On the drive out of the city, Shirillo behind the wheel of a stolen Buick that Tucker had picked up only a few blocks from the hotel, Harris in back with his Thompson across his lap, Tucker hungrily devoured two Hershey chocolate bars and watched the occasional headlights of other cars blur by them. He had not eaten since breakfast, but the candy stopped his stomach growling and steadied his hands, which had become slightly palsied.
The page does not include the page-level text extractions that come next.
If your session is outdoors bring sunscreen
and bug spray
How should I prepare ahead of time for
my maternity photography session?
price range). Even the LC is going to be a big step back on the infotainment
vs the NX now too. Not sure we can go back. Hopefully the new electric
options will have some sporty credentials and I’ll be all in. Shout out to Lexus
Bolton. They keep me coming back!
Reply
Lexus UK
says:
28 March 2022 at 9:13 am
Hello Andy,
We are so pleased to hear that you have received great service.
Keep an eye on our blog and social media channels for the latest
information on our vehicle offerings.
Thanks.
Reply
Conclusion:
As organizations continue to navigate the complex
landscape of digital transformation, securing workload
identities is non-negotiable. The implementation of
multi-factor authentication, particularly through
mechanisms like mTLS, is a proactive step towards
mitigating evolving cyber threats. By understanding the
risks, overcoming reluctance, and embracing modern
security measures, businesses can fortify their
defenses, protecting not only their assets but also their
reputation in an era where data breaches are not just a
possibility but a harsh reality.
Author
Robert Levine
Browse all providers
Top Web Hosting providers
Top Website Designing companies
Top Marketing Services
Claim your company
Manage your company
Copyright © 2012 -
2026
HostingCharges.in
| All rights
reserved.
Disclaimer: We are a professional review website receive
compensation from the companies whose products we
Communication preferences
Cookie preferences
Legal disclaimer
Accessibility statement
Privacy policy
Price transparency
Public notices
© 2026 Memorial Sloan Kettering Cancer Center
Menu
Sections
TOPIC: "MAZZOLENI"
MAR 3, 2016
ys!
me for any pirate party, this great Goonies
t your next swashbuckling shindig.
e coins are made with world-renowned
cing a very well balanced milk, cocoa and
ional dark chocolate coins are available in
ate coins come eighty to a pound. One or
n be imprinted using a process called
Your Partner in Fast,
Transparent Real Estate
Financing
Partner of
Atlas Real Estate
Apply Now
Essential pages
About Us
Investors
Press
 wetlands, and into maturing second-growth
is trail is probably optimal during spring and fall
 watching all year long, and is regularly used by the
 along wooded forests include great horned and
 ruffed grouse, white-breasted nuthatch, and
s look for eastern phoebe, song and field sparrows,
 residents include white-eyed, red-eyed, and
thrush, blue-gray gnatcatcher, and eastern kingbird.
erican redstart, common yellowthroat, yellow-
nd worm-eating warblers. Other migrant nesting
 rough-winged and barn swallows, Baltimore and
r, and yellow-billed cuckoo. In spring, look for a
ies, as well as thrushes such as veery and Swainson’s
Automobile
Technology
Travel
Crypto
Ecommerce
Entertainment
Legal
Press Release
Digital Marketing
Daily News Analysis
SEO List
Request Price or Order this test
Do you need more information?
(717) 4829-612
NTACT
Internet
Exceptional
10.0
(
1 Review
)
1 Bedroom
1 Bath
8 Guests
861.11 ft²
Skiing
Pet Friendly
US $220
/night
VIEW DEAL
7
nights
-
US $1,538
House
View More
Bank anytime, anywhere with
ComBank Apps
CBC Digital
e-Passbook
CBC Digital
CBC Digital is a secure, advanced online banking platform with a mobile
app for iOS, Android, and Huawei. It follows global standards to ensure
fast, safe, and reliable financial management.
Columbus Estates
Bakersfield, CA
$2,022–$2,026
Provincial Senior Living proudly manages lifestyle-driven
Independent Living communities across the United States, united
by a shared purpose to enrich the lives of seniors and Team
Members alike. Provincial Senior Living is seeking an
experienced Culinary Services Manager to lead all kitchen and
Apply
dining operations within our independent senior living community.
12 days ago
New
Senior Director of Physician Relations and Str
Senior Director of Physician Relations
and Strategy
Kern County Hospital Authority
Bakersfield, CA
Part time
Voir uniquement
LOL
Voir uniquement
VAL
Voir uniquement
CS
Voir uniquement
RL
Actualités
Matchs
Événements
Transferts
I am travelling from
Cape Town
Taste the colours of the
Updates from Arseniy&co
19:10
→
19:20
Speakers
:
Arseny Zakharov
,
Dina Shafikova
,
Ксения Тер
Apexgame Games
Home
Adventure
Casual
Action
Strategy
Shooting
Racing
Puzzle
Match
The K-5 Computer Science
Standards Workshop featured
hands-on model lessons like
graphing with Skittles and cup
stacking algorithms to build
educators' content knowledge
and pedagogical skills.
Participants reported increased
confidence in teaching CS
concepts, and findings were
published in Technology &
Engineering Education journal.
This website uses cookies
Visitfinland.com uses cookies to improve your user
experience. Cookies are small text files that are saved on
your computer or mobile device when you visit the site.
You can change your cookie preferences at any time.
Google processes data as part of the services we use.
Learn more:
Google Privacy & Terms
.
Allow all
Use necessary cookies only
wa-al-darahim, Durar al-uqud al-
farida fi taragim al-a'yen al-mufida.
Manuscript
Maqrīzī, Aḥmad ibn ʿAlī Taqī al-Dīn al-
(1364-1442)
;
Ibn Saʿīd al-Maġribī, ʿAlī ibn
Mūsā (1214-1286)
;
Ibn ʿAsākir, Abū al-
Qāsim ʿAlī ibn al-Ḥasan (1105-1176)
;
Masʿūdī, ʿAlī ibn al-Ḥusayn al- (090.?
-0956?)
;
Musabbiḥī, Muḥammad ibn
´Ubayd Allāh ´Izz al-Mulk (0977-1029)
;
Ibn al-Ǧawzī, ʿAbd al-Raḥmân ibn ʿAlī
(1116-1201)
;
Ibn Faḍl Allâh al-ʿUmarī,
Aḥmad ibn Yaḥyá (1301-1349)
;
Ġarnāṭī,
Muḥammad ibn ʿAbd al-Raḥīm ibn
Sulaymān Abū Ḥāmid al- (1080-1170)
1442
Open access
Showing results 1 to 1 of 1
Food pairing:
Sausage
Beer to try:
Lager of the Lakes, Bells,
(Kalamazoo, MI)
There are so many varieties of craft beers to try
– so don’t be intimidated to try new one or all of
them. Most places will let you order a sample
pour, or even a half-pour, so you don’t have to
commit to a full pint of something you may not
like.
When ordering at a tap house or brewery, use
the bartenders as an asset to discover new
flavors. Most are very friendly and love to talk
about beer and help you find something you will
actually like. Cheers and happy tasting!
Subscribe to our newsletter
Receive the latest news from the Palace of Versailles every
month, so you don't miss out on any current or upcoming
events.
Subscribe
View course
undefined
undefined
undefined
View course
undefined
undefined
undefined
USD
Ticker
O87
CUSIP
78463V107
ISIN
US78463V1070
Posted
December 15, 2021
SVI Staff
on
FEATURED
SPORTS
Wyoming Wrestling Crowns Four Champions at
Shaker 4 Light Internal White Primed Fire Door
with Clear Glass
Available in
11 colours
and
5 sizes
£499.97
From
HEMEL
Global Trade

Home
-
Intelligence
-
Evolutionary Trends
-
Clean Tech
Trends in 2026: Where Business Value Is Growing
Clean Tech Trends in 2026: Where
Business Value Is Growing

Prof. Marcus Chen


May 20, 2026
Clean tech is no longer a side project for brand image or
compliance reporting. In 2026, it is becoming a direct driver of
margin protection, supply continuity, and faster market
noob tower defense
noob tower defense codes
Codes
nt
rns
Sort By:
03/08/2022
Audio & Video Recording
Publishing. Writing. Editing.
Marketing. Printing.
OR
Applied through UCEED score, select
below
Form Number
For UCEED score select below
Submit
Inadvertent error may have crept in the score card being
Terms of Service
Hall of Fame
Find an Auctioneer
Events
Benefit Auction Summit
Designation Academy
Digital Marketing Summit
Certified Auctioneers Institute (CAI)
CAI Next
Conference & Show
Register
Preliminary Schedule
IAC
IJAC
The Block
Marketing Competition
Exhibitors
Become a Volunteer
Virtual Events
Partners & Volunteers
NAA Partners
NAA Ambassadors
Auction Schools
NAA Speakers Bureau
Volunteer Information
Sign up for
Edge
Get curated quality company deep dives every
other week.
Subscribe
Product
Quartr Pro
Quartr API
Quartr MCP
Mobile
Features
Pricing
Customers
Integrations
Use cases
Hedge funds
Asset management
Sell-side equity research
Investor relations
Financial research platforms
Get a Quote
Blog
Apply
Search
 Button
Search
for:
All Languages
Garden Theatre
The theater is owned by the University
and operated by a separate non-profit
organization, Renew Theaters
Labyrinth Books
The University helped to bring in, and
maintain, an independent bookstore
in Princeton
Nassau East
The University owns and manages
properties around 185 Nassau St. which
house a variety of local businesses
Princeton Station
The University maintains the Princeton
The food did not, however, do anything about the shakes that had hold of his insides, and he resisted an urge to hug himself for warmth.

Eventually, they pulled off onto the familiar picnic area three quarters of a mile beyond Baglio's private road and stopped behind another car.

"It's empty," Shirillo said.

Harris had leaned forward, and he said, "Couple of kids parking."

Shirillo grinned and shook his head. "If it was that, the windows would be all steamed."

"What do we do?" Harris asked.

Wishing he had another Hershey bar, Tucker said, "We sit here and wait, that's all."

"What if nobody shows up, my friend?"

"We'll see," Tucker said.

A minute later two tall, well-dressed black men walked out of the woods behind the picnic area, making casually for the parked car, one of them still zipping up his fly.

"The call of nature," Shirillo said. "You'd think the state could afford a few comfort stations along a highway like this."

The black men gave the Buick only a cursory glance, not at all afraid of whom they might encounter in a lonely spot like this, got into their own car, started up and drove away.